People from different faiths and cultures are being invited to take part in a special memorial service being held in Chorley to remember all those who died in the Holocaust and other acts of genocide.
The service, on Saturday 25 January, will mark Holocaust Memorial Day which this year has the theme ‘Stand Together’ which explores how genocidal regimes throughout history have deliberately fractured societies by marginalising certain groups, and how these tactics can be challenged by individuals standing together with their neighbours and speaking out against oppression. Today there is increasing division in communities across the UK and the world. Now more than ever, we need to stand together with others in our communities in order to stop division and the spread of identity-based hostility in our society.
HMD 2020 also marks the 75th anniversary of the liberation of Auschwitz – this is a significant milestone and is made particularly poignant by the dwindling number of survivors who are able to share their testimony. It also marks the 25th anniversary of the Genocide in Bosnia.
Councillor Peter Wilson, deputy leader of Chorley Council, said: “Holocaust Memorial Day is held every year to remember all the victims of the Holocaust, genocide and other atrocities across the world. It is important that we keep the memory of the past alive so that we can help build tolerance and understanding of different faiths and cultures.
“Learning from the past can help us create a safer, better future. The theme this year ‘Stand Together’ challenges us to think about what motivated people to stand together with targeted individuals during the Holocaust and Nazi Persecution, and during subsequent genocides, and why is it so important for us to ‘stand together’ today”.

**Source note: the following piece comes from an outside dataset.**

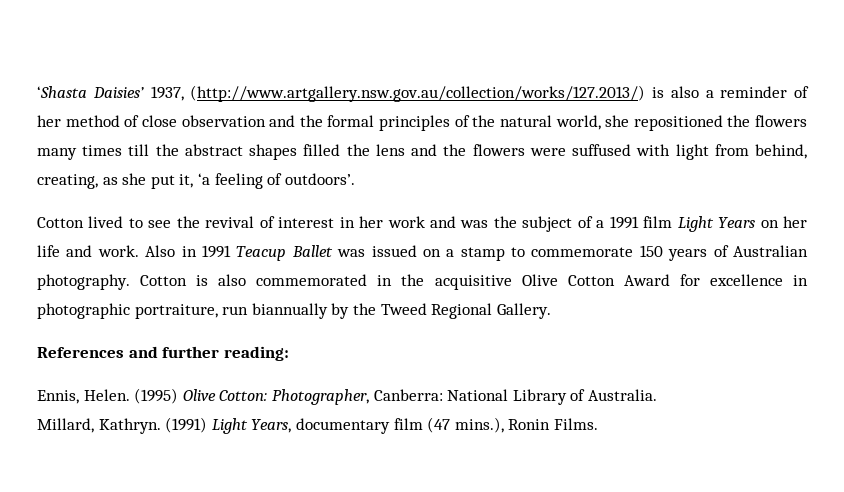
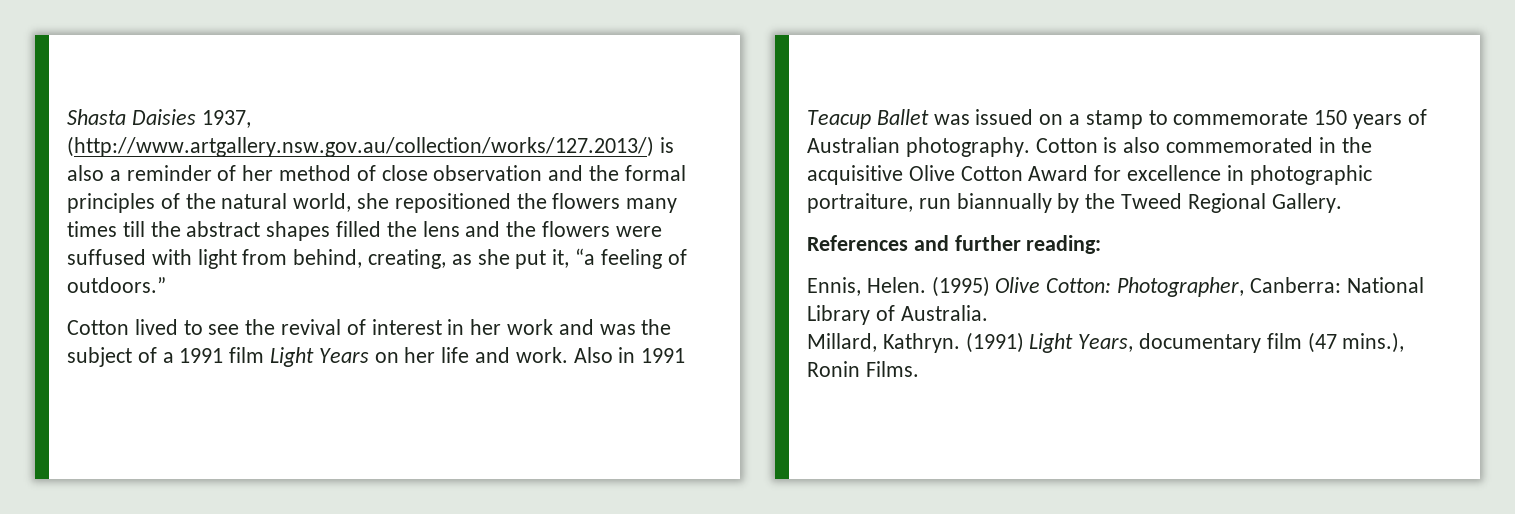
[37,86,144,98] ‘Shasta Daisies’ -> [67,109,196,125] Shasta Daisies
[197,173,210,185] ‘a -> [575,248,596,265] “a
[284,173,355,185] outdoors’. -> [67,277,166,293] outdoors.”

There will be a service at the cenotaph in Astley Park on Saturday 25 January. Anyone who would like to attend is asked to meet at Astley Park gates, Park Road, at 10.30am. The service will be followed by a gathering in The Lancastrian at Chorley Town Hall with speeches, poetry, refreshments and candle-lighting from 11.30am – everyone is welcome to attend.
Kinga Gray-Grzeczynska, Director of the Holocaust Memorial Service, said: “We will remember the six million Jews who died in the Holocaust, and also those killed in acts of genocide and other on-going atrocities in the world. It is important that we continue to remember and educate people so we do not see atrocities like these again.
“The ceremony in Chorley has always been well supported in the past and I hope it will be again this year as everyone, whatever their faith and culture, is invited to join us in this service of remembrance.”